Step 1: Define Your Content Diet
Before choosing tools, get clear on what you actually want to consume. Ask yourself:
- What topics are essential to my work or learning goals?
- Which sources do I consistently trust and enjoy?
- How much time per day do I want to spend reading?
- Do I prefer long-form articles, short updates, newsletters, or a mix?
Write down 5–10 core topics and a list of sources you already respect. This becomes the seed of your feed.
Step 2: Choose Your Aggregation Method
There are several approaches to aggregating content, each with trade-offs:
RSS Readers
RSS (Really Simple Syndication) is the most powerful and privacy-respecting way to follow websites. Tools like Feedly, Inoreader, and the open-source FreshRSS let you subscribe to any site that publishes an RSS feed — which includes most blogs, news sites, podcasts, and YouTube channels.
- Pros: No algorithm, chronological by default, works across thousands of sites.
- Cons: Requires some setup; not all sources have RSS feeds.
Newsletter Aggregators
Email newsletters have exploded in popularity. Tools like Matter or a dedicated email alias (e.g., using SimpleLogin) let you collect newsletters without cluttering your main inbox.
Social Curation Tools
Platforms like Flipboard or topic-specific communities (subreddits, Discord servers) can surface content through community filtering — essentially crowd-sourced curation.
Saved Articles & Read-Later Apps
Apps like Pocket or Instapaper aren't feeds in the traditional sense, but they help you save articles discovered elsewhere and read them in a clean, distraction-free format.
Step 3: Organize With Tags and Folders
Once your sources are set up, organize them so your feed is scannable — not overwhelming.
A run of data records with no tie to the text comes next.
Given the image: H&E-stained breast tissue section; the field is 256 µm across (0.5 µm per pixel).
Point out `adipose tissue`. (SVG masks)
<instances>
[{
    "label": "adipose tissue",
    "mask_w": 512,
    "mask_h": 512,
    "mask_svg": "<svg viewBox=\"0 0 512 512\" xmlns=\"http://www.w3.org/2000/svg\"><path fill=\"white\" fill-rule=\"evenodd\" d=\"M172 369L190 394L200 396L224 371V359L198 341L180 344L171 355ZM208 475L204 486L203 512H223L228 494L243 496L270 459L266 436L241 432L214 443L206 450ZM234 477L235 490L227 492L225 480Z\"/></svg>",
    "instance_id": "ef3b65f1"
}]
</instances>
Most RSS readers support folder grouping:
- Daily reads: High-frequency, essential sources you check every morning.
- Weekly deep-dives: Long-form or niche publications you read on weekends.
- Reference: Sites you don't follow regularly but want accessible.
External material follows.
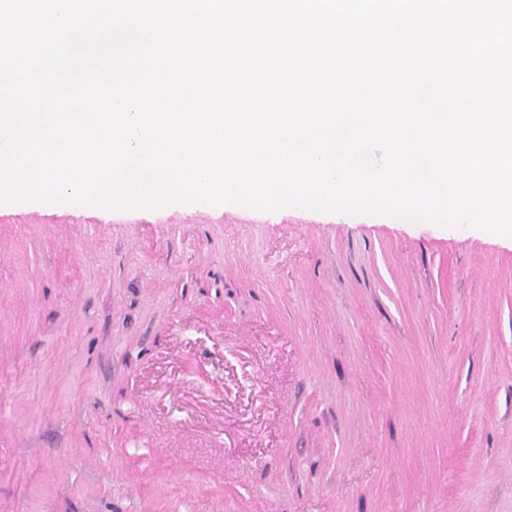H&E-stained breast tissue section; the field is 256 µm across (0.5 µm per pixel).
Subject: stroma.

Step 4: Set a Reading Routine
A personal feed only works if you actually use it. Treat content consumption like any other habit:
- Schedule a specific time — morning coffee, lunch break, or end-of-day wind-down.
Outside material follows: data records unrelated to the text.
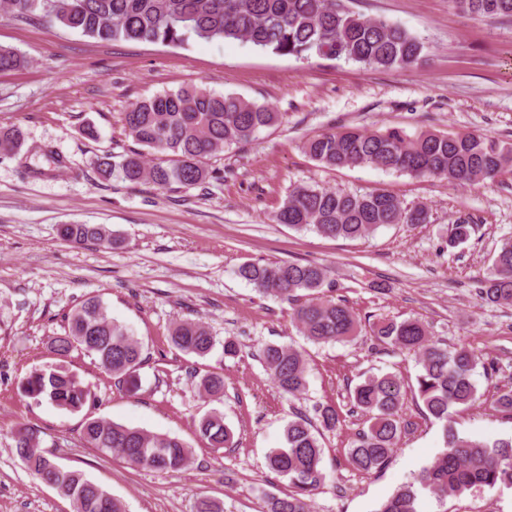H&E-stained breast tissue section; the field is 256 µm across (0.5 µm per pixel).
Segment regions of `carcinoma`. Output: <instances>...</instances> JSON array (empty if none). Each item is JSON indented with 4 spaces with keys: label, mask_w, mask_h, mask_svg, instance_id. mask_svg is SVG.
<instances>
[{
    "label": "carcinoma",
    "mask_w": 512,
    "mask_h": 512,
    "mask_svg": "<svg viewBox=\"0 0 512 512\" xmlns=\"http://www.w3.org/2000/svg\"><path fill=\"white\" fill-rule=\"evenodd\" d=\"M467 14L512 18V0H450ZM0 10L14 17H34L100 41H139L185 46L194 40H238L278 56L308 61L313 57L344 60L378 69L418 66L428 48L405 28L384 18H368L352 11L347 0H0ZM29 60L0 46V71L25 68ZM281 113L235 93L215 94L190 87L164 92L136 103L125 113V127L149 150L171 155L167 164L150 163L143 152L119 161L108 156L98 165L104 178L119 176L131 184L195 186L209 176L204 160L224 147L249 141L262 129L276 125ZM24 143L18 127H0V155L15 156ZM309 157L336 169L374 166L416 177L444 178L457 187L495 182L512 174V145L474 133L407 134L398 127L383 131L347 129L319 134L303 145ZM425 206L406 207L393 194H365L300 185L288 194L275 215L279 224L311 229L328 238L357 239L389 224H425ZM466 219L454 224L448 245L468 240ZM66 241L112 246L101 225L64 224ZM239 275L263 296L288 300L307 291L311 298L293 308L301 333L315 344L343 342L356 335L359 319L347 301L322 291L328 270L316 263L249 264ZM478 293L489 304H512V239L505 240L480 281ZM378 344L414 353L420 372L415 395L426 413L443 424V450L413 474L375 512H419L426 493L438 502L474 487L512 486V437L486 440L460 434L448 421L460 408L480 402L475 374L485 366L467 347L448 349L429 336L415 319H380L371 325ZM169 340L187 355L203 357L216 340L208 326L185 320L174 325ZM50 352L66 358L77 351L95 358L98 366L122 382L142 362V346L129 328L112 318L102 299L92 296L76 306L63 334L52 338ZM258 356L283 393L299 398L307 390L304 355L285 345L266 343ZM200 393L224 392V376L211 373L197 381ZM24 389L34 399L46 398L56 407L77 411L88 392L64 365L32 371ZM352 408L366 417L348 453L354 469L373 473L389 462L403 435L414 423L403 418V387L391 373L370 374L350 393ZM491 405L512 413V389L491 396ZM340 414L330 404L314 408V417L298 414L284 431V444L270 450L268 467L288 479L290 491L273 497L268 512H313V496L325 487L323 448L319 437L336 430ZM197 432L211 448H233L234 433L224 416L212 412L197 424ZM86 445L112 453L136 467L177 473L191 461L183 440L102 419H88L82 429ZM18 457L42 483L70 499L75 512H126L123 503L82 474L65 469L40 448L36 431L20 428L14 434Z\"/></svg>",
    "instance_id": "1"
}]
</instances>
- Set a time limit (20–30 minutes) to avoid rabbit holes.
- Use a "save for later" button liberally during browsing; read saved items in dedicated sessions.
- Periodically prune sources that no longer serve you.
Step 5: Share What's Worth Sharing
A personal content feed naturally generates things worth sharing — with colleagues, on social media, or in your own newsletter. When you find something valuable, use a link management tool to save it with context (notes, tags) so you can retrieve and share it later without hunting through browser history.
Keeping Your Feed Fresh
A feed that never changes becomes stale. Every month or so, review your sources:
- Remove any source you've been marking as "read" without actually reading.
- Add new sources discovered through articles or recommendations.
- Follow hashtags or topic searches on platforms that support them.
The goal is a feed that consistently delivers value — one that you look forward to opening, not one that feels like a chore to get through.